I like to occasionally recommend a book on the writing life. Art + Faith by Makoto Fujimura (Yale University Press) is one you might enjoy. The author is a well-known painter and frequently speaks and writes on the intersection of art and faith.
In 2009 Crossway publishing commissioned him to illuminate the four Gospels to commemorate the 400th anniversary of the publishing of the King James Bible. It was the first time a single artist has been commissioned to illuminate the four Gospels in nearly five hundred years. (Crossway has a video on the project here.) The Gospels were on exhibition at the Museum of Biblical Art in Manhattan in 2011 and later were featured at the inaugural exhibit at the Museum of the Bible in Washington, DC in 2017. (A link to that artwork can be found here. Note that the dimensions of these paintings are 48″ x 60″.)
The subtitle of the book is quite telling: A Theology of Making. What we have in these 150 pages is a nonlinear exploration of the topic. His interests are wide-ranging, interacting with other thinkers like T.S. Eliot. N.T. Wright, C.S. Lewis, and even farmers who “fix the soil.”
In his chapter called “The Journey to the New Through Christ’s Tears” (a meditation on John 11–12), he writes the following on pages 107-108:
Artists, by being sensitive to the world around them, also feel deeply the wounds and agony of life along with its explosive potential. . . . Artists are the conduits of life, articulating what all of us are surely sensing but may not have the capacity to express.
But having said that, we should not regard the arts as having only utilitarian value. The arts are use-less but a great gift, and therefore indispensable.

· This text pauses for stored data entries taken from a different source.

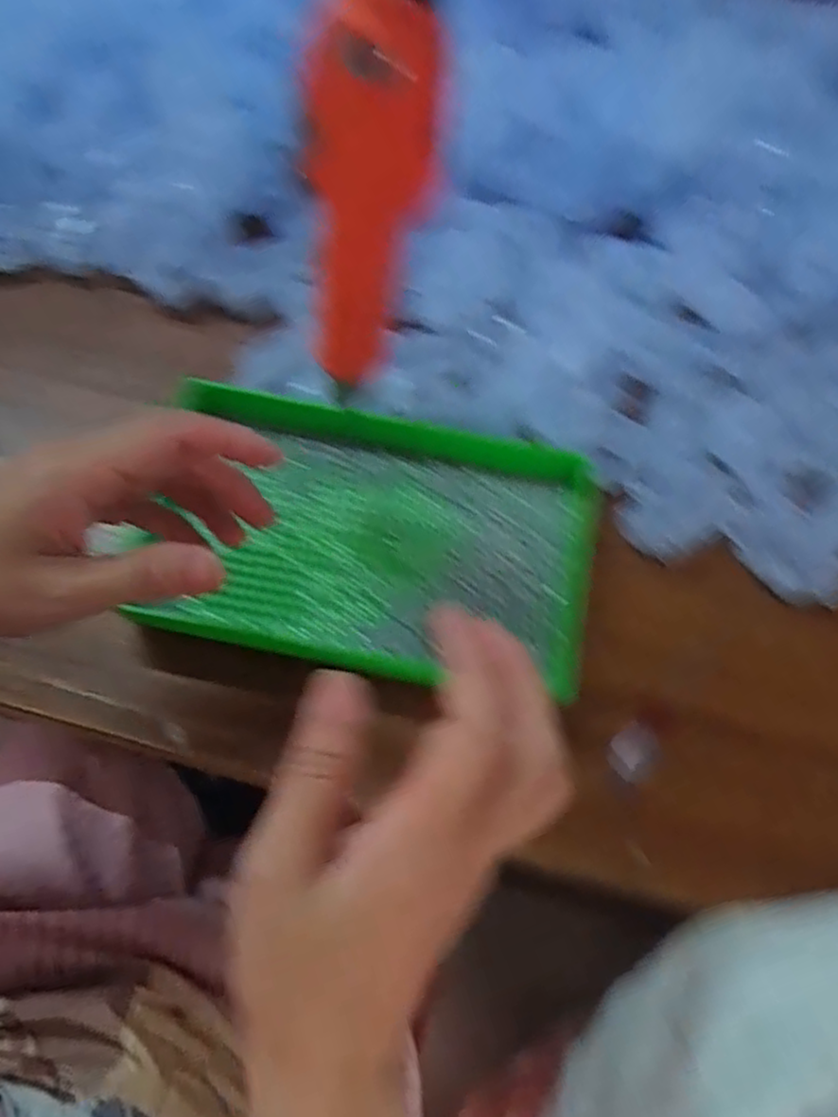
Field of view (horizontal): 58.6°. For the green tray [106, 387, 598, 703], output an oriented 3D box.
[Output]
[{"bbox_3d":[-0.018,-0.010,0.426,0.235,0.034,0.147,9,67,2],"label":"green tray"}]

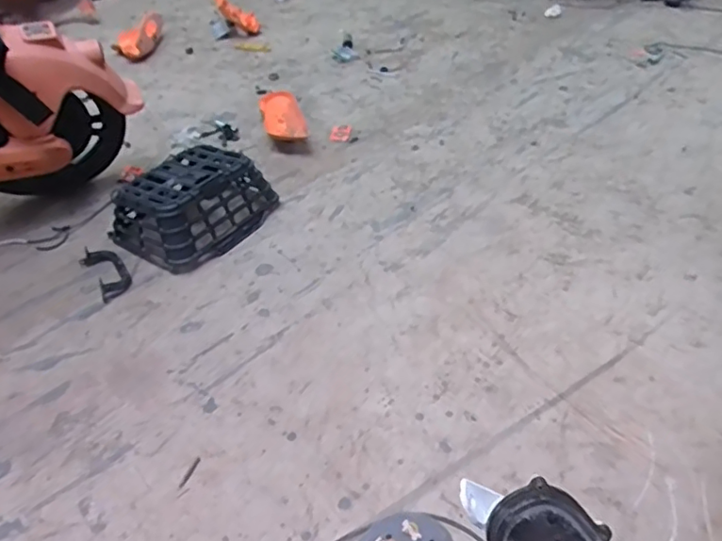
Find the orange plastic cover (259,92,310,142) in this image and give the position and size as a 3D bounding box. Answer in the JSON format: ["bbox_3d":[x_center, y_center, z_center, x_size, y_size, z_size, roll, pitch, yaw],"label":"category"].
[{"bbox_3d":[-0.222,-0.441,1.636,0.108,0.036,0.289,-12,44,-7],"label":"orange plastic cover"}]

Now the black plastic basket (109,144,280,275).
[{"bbox_3d":[-0.364,-0.144,1.251,0.230,0.123,0.299,24,51,27],"label":"black plastic basket"}]

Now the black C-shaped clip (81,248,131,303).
[{"bbox_3d":[-0.511,0.000,1.168,0.068,0.026,0.155,-30,49,-24],"label":"black C-shaped clip"}]

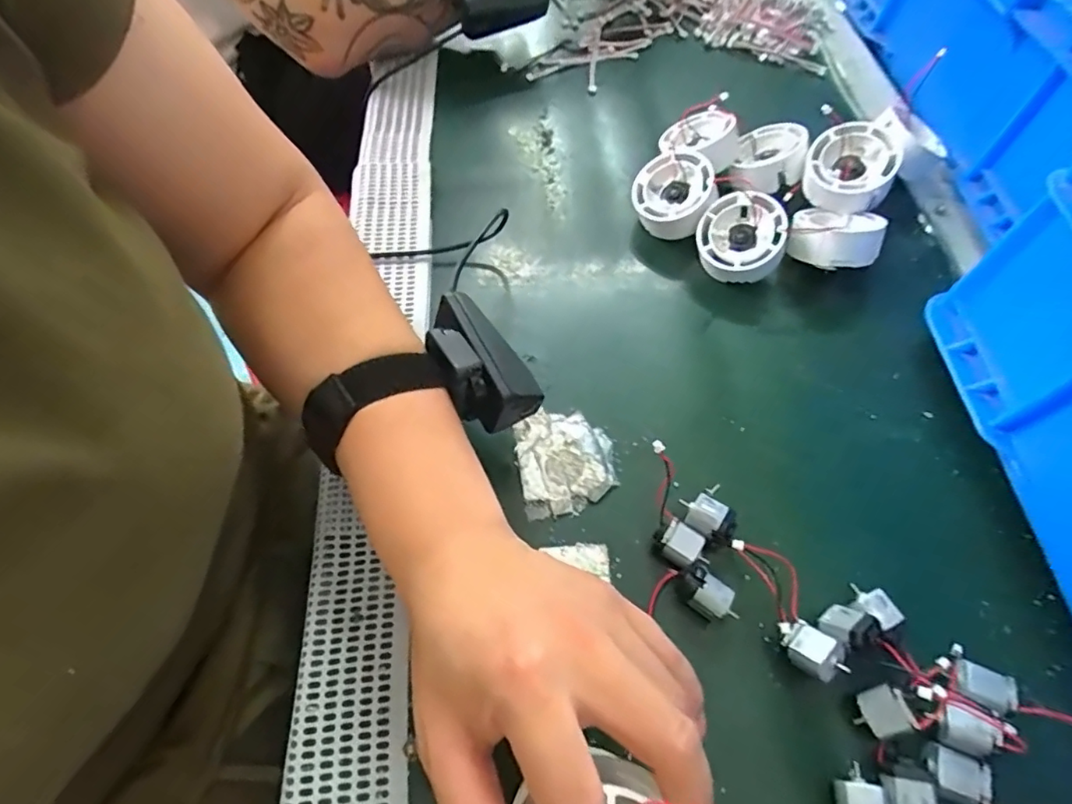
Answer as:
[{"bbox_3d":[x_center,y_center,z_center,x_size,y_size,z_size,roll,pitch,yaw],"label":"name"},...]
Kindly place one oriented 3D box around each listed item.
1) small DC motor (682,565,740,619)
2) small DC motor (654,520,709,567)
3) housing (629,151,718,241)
[{"bbox_3d":[0.084,0.096,0.274,0.027,0.024,0.016,41,65,18],"label":"small DC motor"},{"bbox_3d":[0.074,0.073,0.285,0.026,0.014,0.018,36,63,16],"label":"small DC motor"},{"bbox_3d":[0.097,-0.143,0.388,0.054,0.026,0.058,-8,74,27],"label":"housing"}]

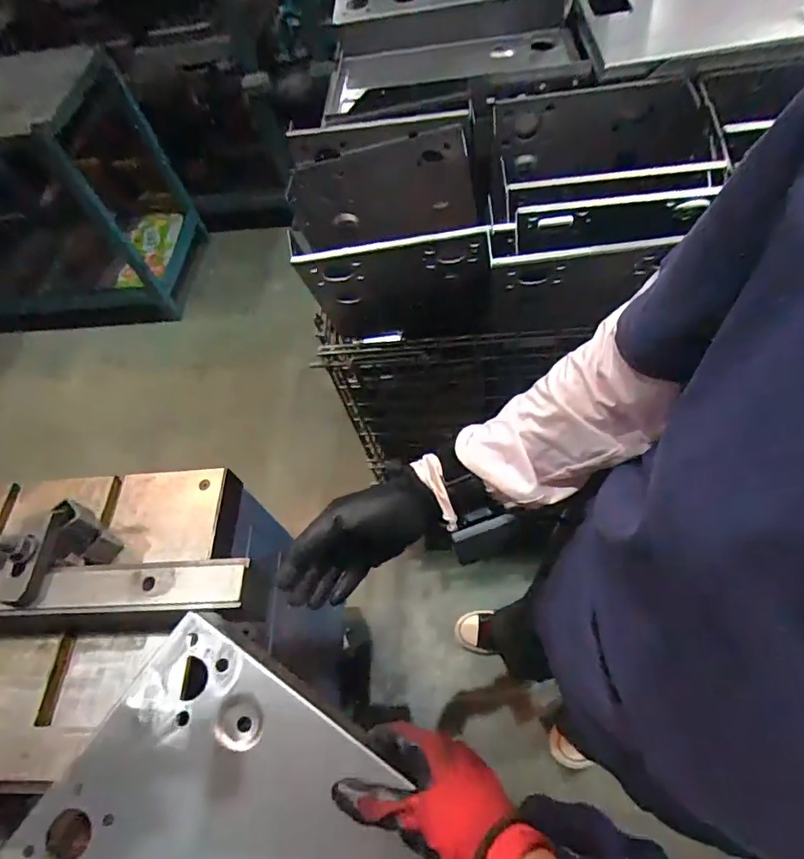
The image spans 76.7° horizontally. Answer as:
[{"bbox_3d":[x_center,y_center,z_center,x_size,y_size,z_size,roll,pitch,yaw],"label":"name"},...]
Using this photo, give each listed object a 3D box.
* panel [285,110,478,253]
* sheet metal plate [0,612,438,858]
[{"bbox_3d":[-0.022,-0.305,0.632,0.231,0.173,0.031,-2,59,-2],"label":"panel"},{"bbox_3d":[-0.105,0.301,0.361,0.299,0.012,0.202,32,69,11],"label":"sheet metal plate"}]

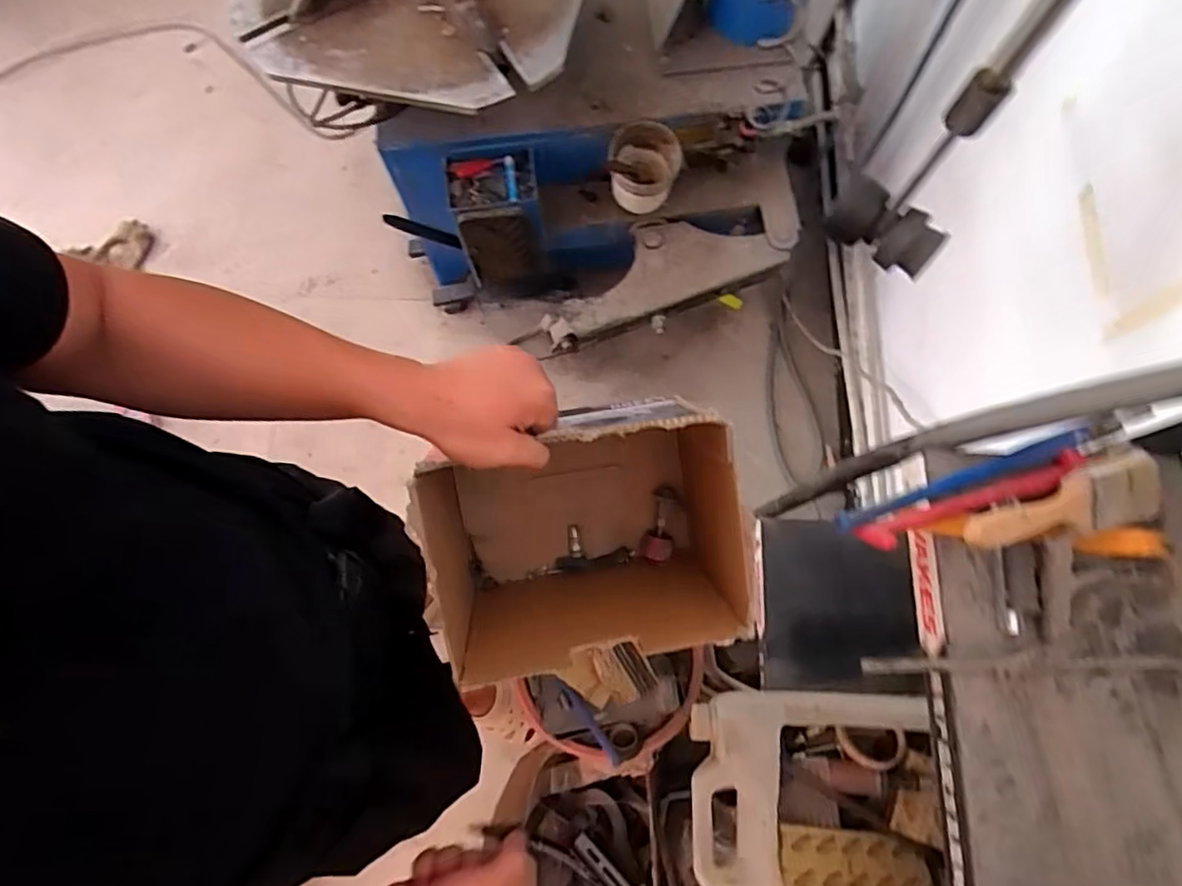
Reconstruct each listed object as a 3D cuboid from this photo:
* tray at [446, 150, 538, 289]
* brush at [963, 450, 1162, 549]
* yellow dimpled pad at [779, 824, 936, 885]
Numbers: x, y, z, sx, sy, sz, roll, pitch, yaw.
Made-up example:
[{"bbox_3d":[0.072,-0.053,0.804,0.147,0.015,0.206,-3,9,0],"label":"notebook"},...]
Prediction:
[{"bbox_3d":[-0.171,-0.414,1.214,0.153,0.226,0.140,-6,75,-1],"label":"tray"},{"bbox_3d":[0.362,0.048,0.485,0.189,0.012,0.055,-10,87,-15],"label":"brush"},{"bbox_3d":[0.309,0.487,0.734,0.189,0.059,0.063,7,75,3],"label":"yellow dimpled pad"}]

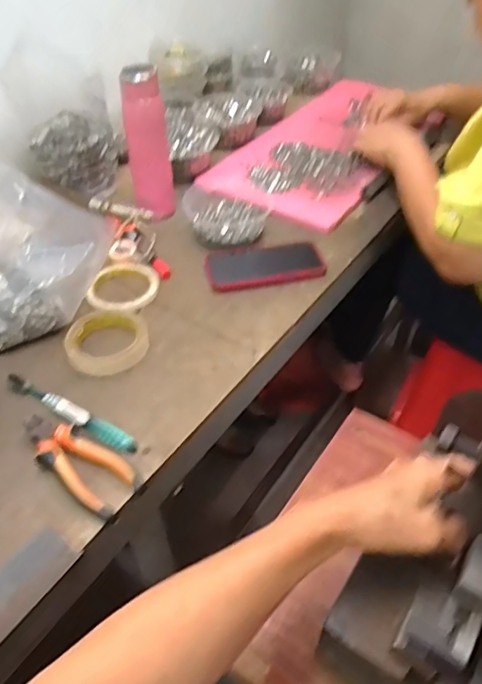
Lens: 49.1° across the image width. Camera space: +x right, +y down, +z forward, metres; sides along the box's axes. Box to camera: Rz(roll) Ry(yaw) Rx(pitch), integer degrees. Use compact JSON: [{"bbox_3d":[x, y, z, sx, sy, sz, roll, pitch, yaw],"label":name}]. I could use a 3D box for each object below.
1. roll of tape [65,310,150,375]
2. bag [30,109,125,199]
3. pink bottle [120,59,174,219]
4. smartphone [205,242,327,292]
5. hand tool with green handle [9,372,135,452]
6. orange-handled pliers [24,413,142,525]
[{"bbox_3d":[-0.165,-0.004,0.654,0.097,0.020,0.105,-1,45,1],"label":"roll of tape"},{"bbox_3d":[-0.274,-0.329,0.905,0.115,0.126,0.122,1,45,3],"label":"bag"},{"bbox_3d":[-0.139,-0.286,0.791,0.062,0.210,0.061,-9,45,-7],"label":"pink bottle"},{"bbox_3d":[0.034,-0.116,0.771,0.167,0.013,0.086,-9,45,-7],"label":"smartphone"},{"bbox_3d":[-0.187,0.076,0.582,0.175,0.017,0.025,22,50,23],"label":"hand tool with green handle"},{"bbox_3d":[-0.165,0.118,0.532,0.134,0.028,0.054,27,52,26],"label":"orange-handled pliers"}]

Let me repeat his sentence, “Articulating what all of us are surely sensing but may not have that capacity to express.” That is why you have been given the gift of writing. To express those things that have been pressed upon you.
Years ago I challenged an author when their nonfiction writing felt sterile–at arms-length. I said, “There is something missing in your work. You.” He replied, “But it hurts too much to go there.” A poignant observation of the life of a writer.
How many of you weep while writing? The novelist feels their character’s pain. The memoirist recalls the struggles of the past. All while trying to express the inexpressible.
As I wrote these last three paragraphs I realized what happened. Makato Fujimura’s book made me think. To think about art and faith and why we do what we do.
Hopefully, this book can help you do the same.